We crossed the bridge of Pontoise without entering that ancient town, in which the Etats Généraux were sometime held. The building of a bridge was formerly so great an exploit, and the possession of one an advantage so uncommon, that the word enters into the composition of many names of towns: we find even Deuxponts, and Bracebridge. The waters of all the rivers which fall into the Seine seem to be of the same colour; all bring with them chalk and clay. The soil of the whole basin, or valley of the Seine, is generally uniform.

Paris is hidden, from those who approach it by the road of St. Denis, by the interposition of Montmartre, a bare hill of no pleasing form. No increasing populousness or bustle, or passage of exits and entrances, announces the vicinity of a great town: Paris is all within its own walls. We were stopt at the gate; for every gate is a douane, as all provisions pay a tax on entering the city, except bread, corn, and flour, which receive a premium: even one of my trunks was opened. As the parts of a town, remote from its centre, are, of course, inhabited by the poorer classes, it is unreasonable to expect magnificence on the first entering, even of Paris; but it improved as we proceeded. We crossed the Boulevards, and were set down at the Messageries, the grand establishment of all the public carriages, whence we proceeded to the Hôtel de Conti, at a little distance, and near the Palais Royal. We had performed the whole journey in twenty-five hours, at the rate of about six miles an hour, all stoppages included. During the night, and where the road was bad, we went slowly; but from Rouen to Paris we went more than seven miles and a half an hour, the rate of an English mail coach; the relays of horses always being in readiness at the door of each post-house.
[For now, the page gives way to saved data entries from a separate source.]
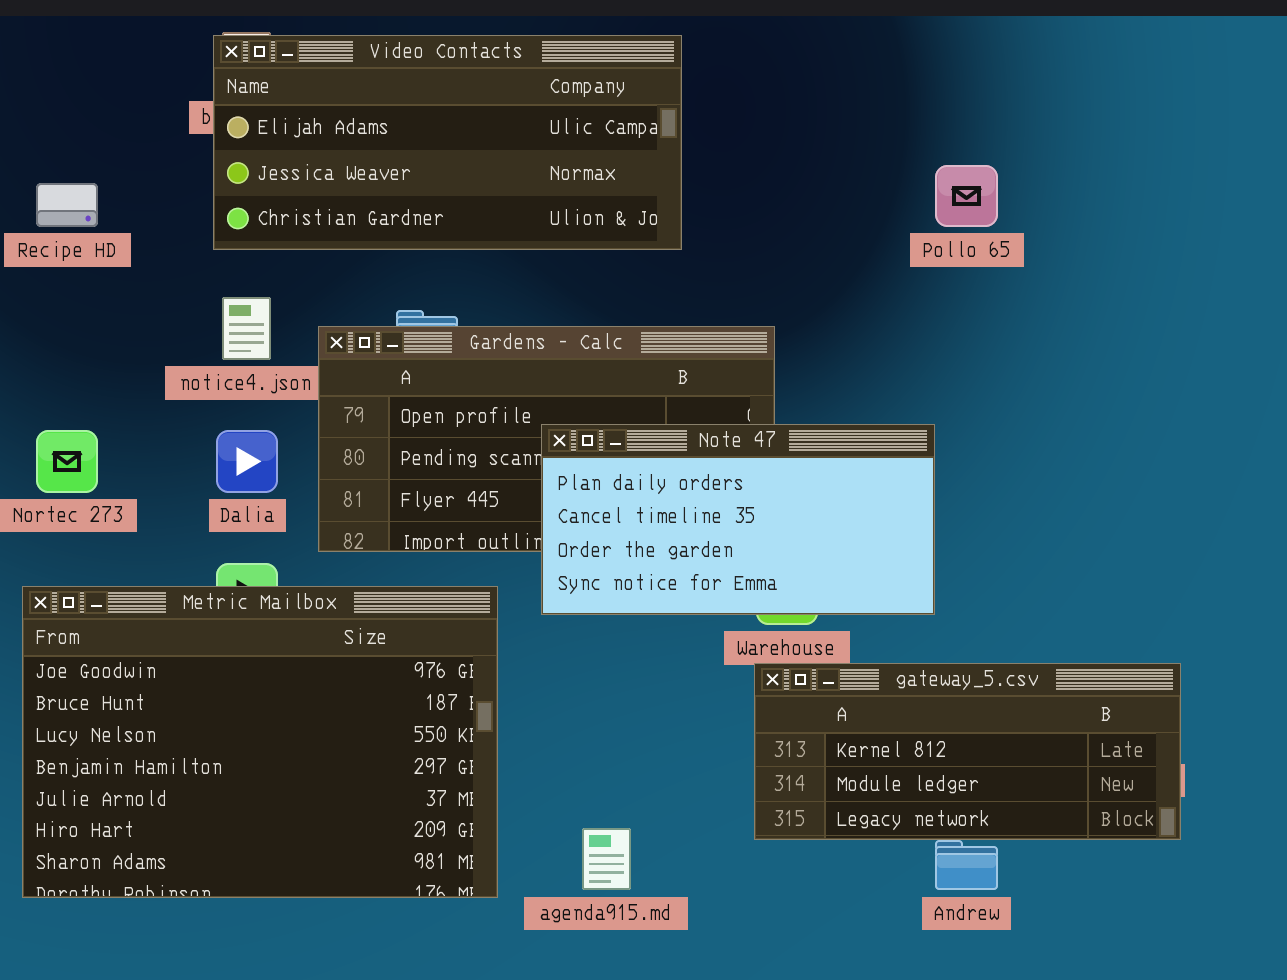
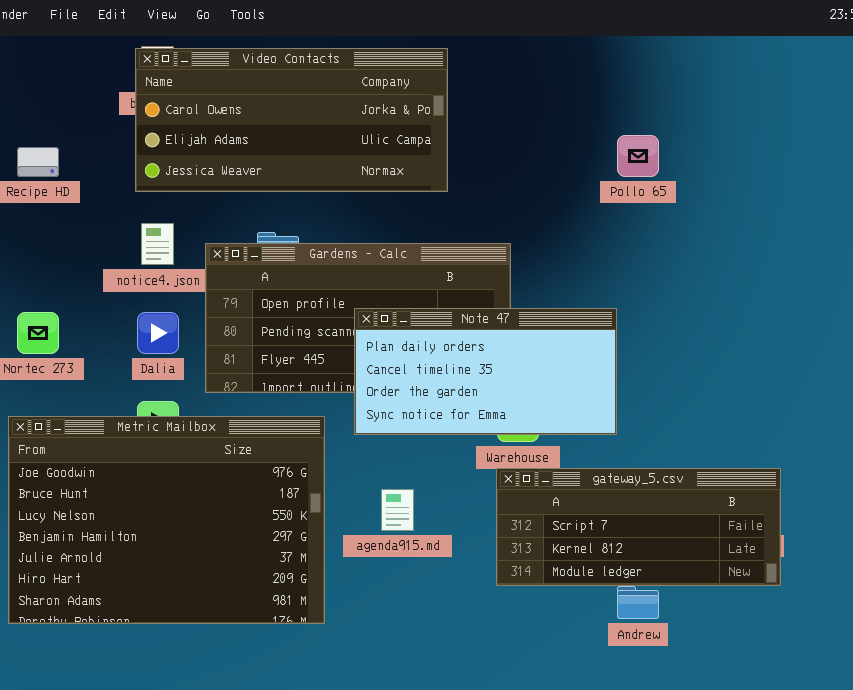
Video Contacts: [213,35,682,250] -> [135,48,448,192], scrolled up 1 row
gateway_5.csv: [754,663,1181,840] -> [496,468,781,586], scrolled up 1 row
agenda915.md: [582,828,631,890] -> [381,489,414,531], moved

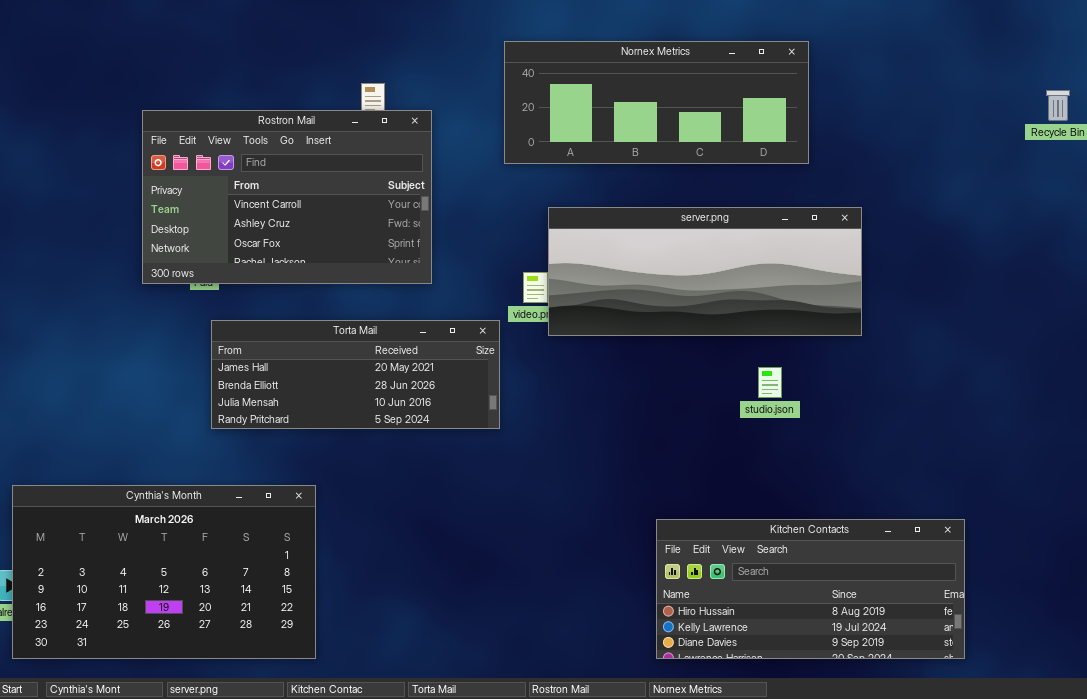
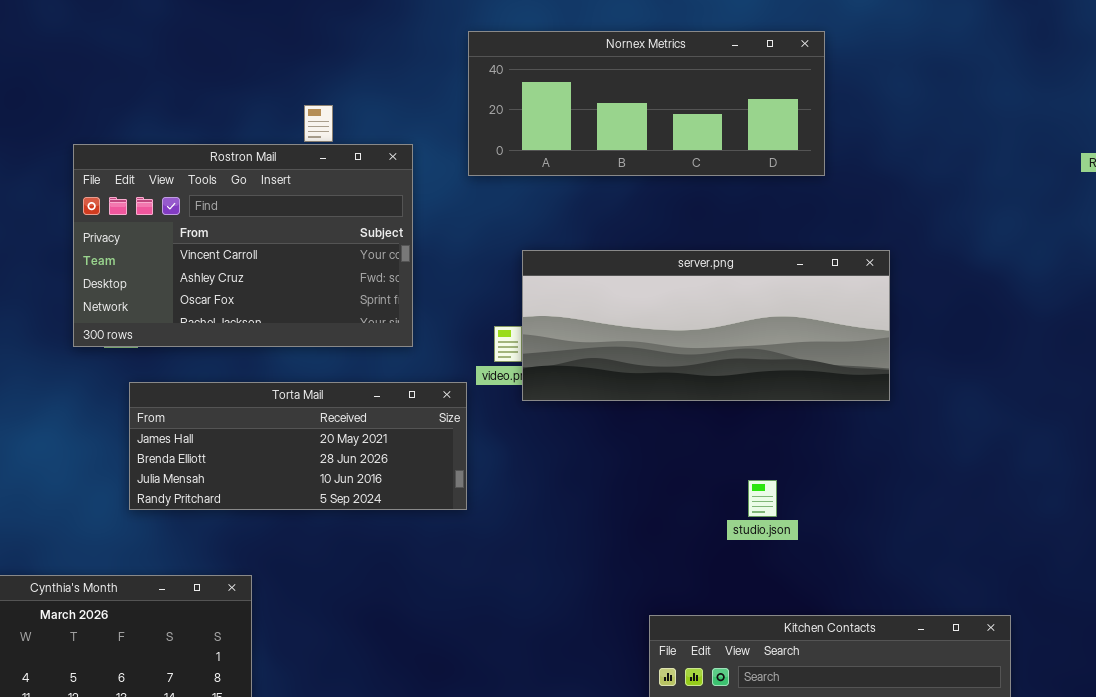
Nornex Metrics: [504,41,809,164] -> [468,31,825,176], moved
Rostron Mail: [142,110,432,284] -> [73,144,413,347], moved
studio.json: [758,367,782,398] -> [748,480,777,517], moved

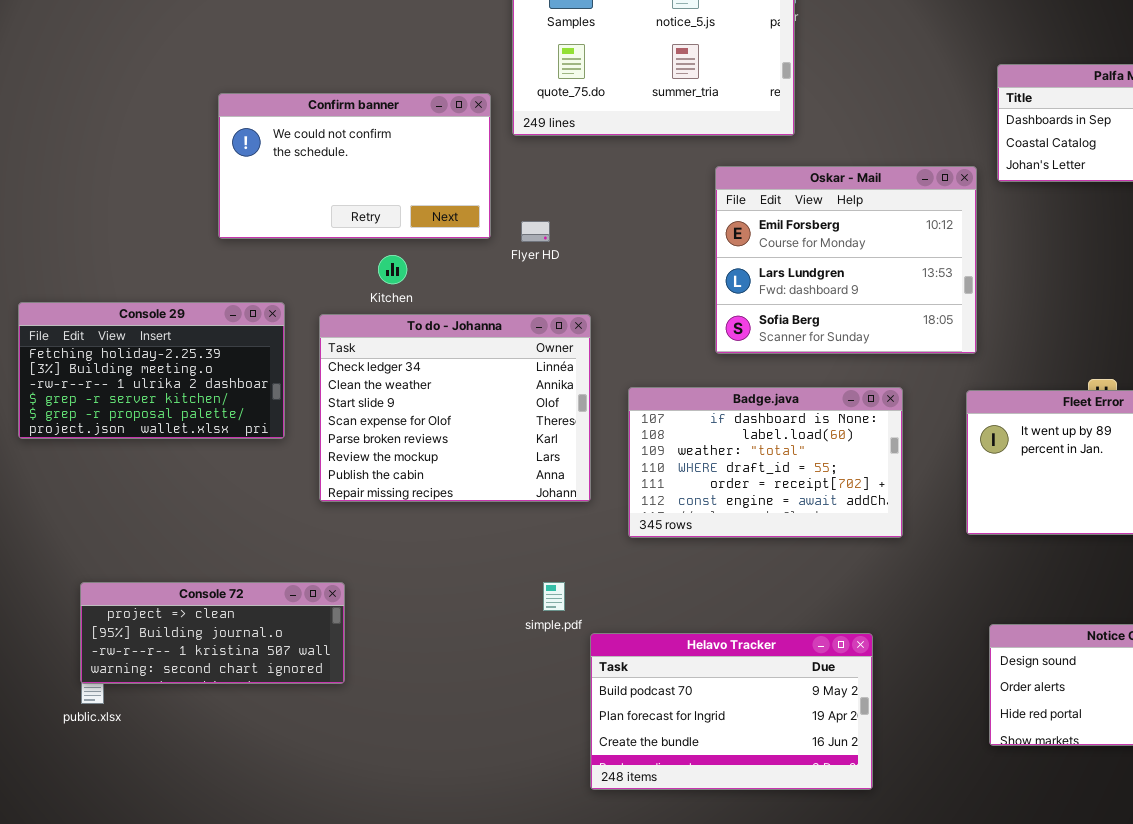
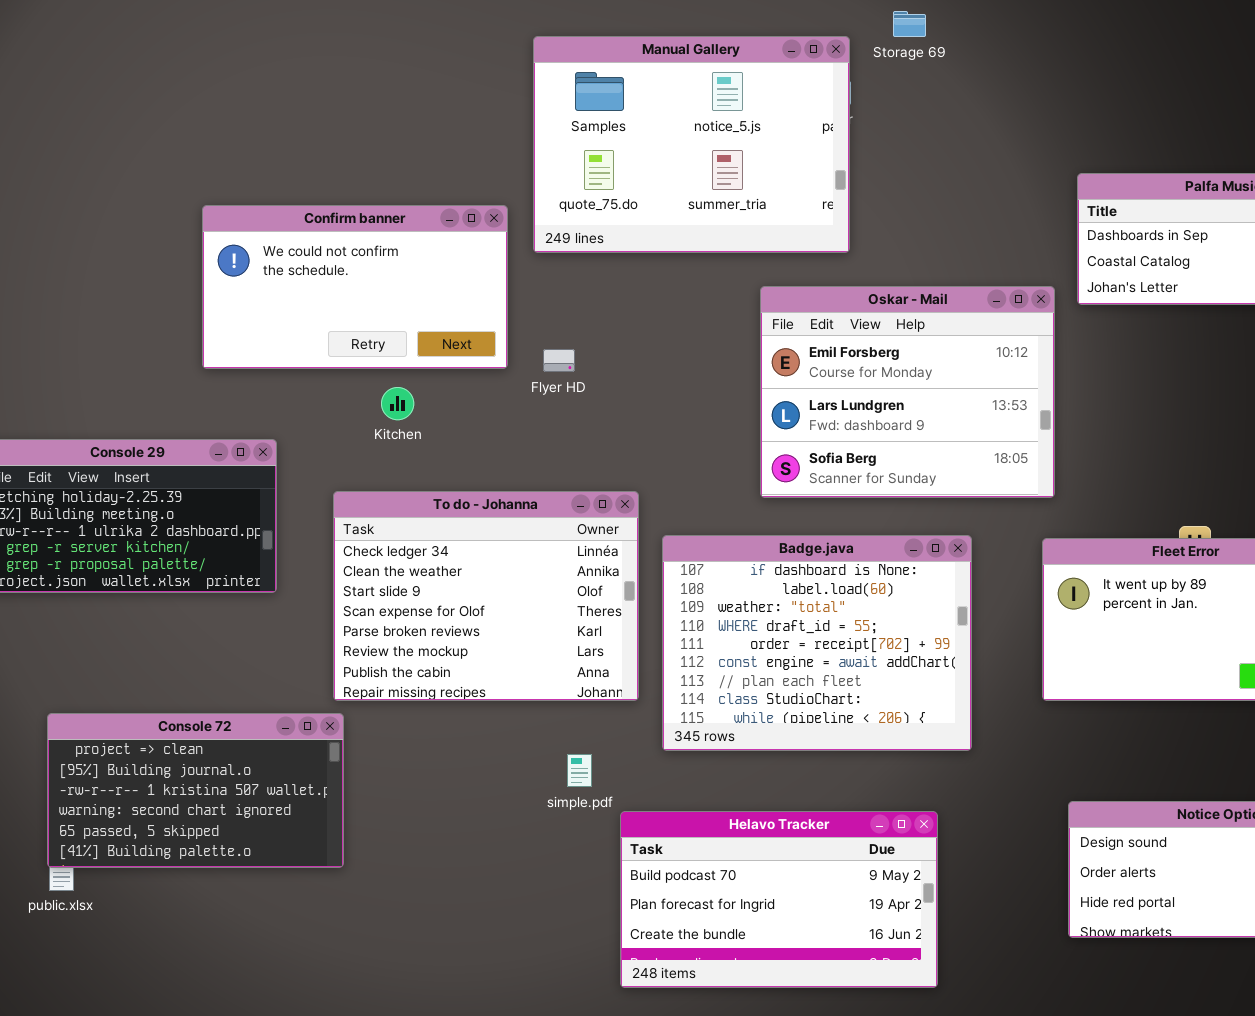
To do - Johanna: [319,314,591,502] -> [333,491,639,701], moved
Badge.java: [628,387,903,538] -> [662,535,972,751], resized
Console 72: [80,582,345,684] -> [47,713,344,868], resized

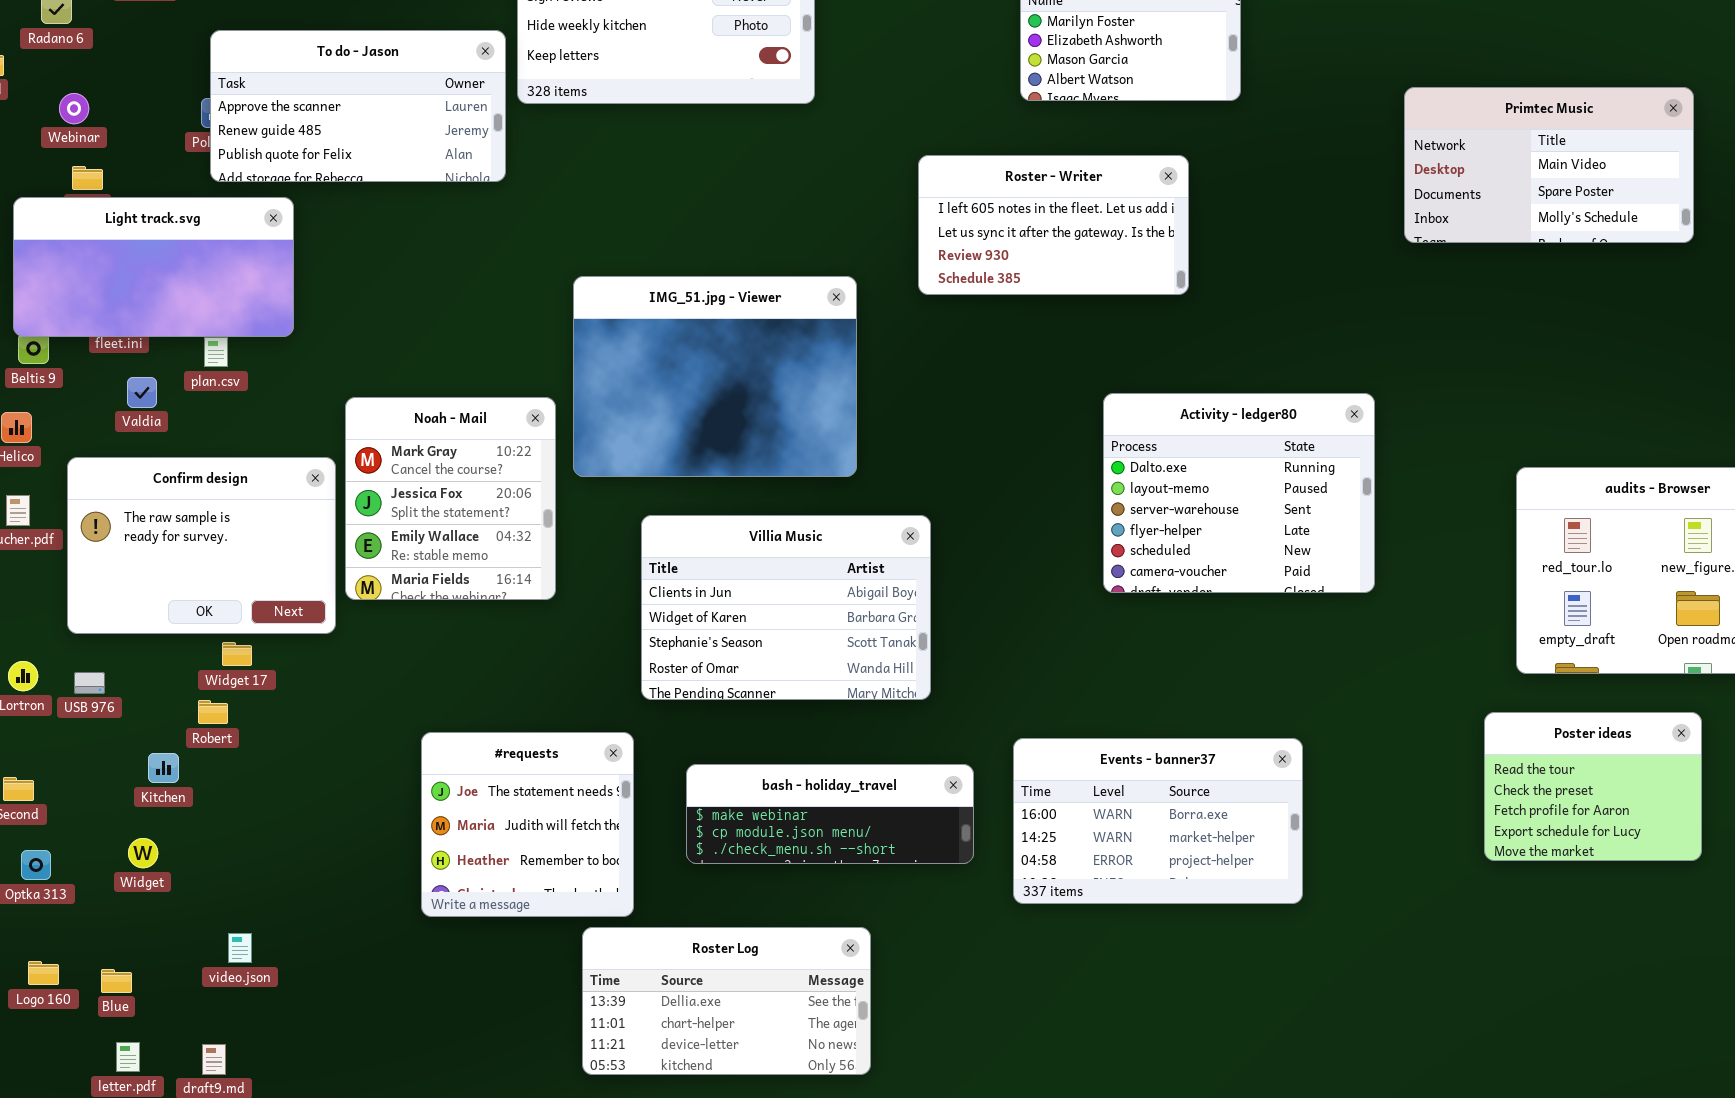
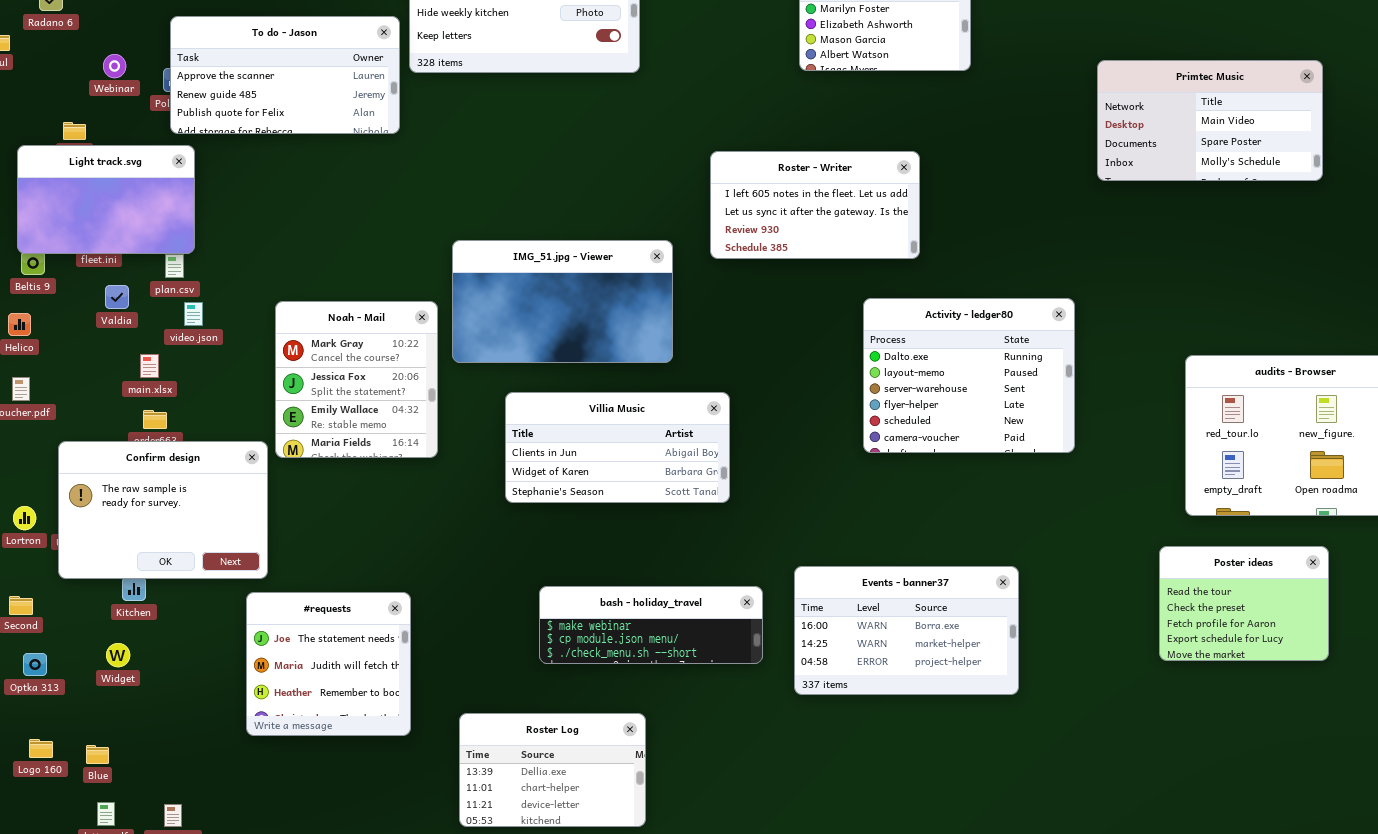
Webinar: [59,93,89,124] -> [103,54,126,78], moved
Roster - Writer: [918,155,1189,295] -> [710,151,920,259], moved
Light track.svg: [13,197,294,337] -> [17,145,195,254], resized
IMG_51.jpg - Viewer: [573,276,857,477] -> [452,240,673,363], resized
Confirm design: [67,457,336,634] -> [58,441,268,579], moved
Villia Music: [641,515,931,700] -> [505,392,730,503], resized
#requests: [421,732,634,917] -> [246,592,411,736], moved
Roster Log: [582,927,871,1075] -> [459,713,646,827], resized
video.json: [228,933,252,963] -> [184,302,203,326], moved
The expense for three persons, including breakfast and dinner, was about five pounds.

A friend, whom I had hastened to see before his departure from Paris, and who, to my very great satisfaction, prolonged his stay there for four weeks after my arrival, came to us in the evening: we passed the next day with him, and on Thursday, after attending mass, on the feast of the Ascension, at the magnificent Gothic church of St. Eustache, settled ourselves in an apartment in the Rue de la Chaussée d'Autin, called otherwise, while Savoy was a department of France, Rue Mont Blanc, a name not yet entirely forgotten. It is, for length and width, one of the best in Paris, but very noisy. Garçons, however, did not mind noise: I too was a garçon, waiting the arrival of the female part of my family. We had two sitting-rooms with cabinets, and three good beds. The house supplied us with hot water for our tea; we had our mid-day repast of fruit; and, when we did not dine at a café, which we did but rarely, were supplied with our dinner by a neighbouring traiteur. Thus we lived for nearly three months: a French master and drawing-master attended my sons; I superintended their other studies; and we employed our time in the attainment of the object immediately within our reach—in becoming acquainted with Paris and its environs.

FOOTNOTES:

[7] Overwhelmed by duties.

[8] There are honest people every where, even in Normandy.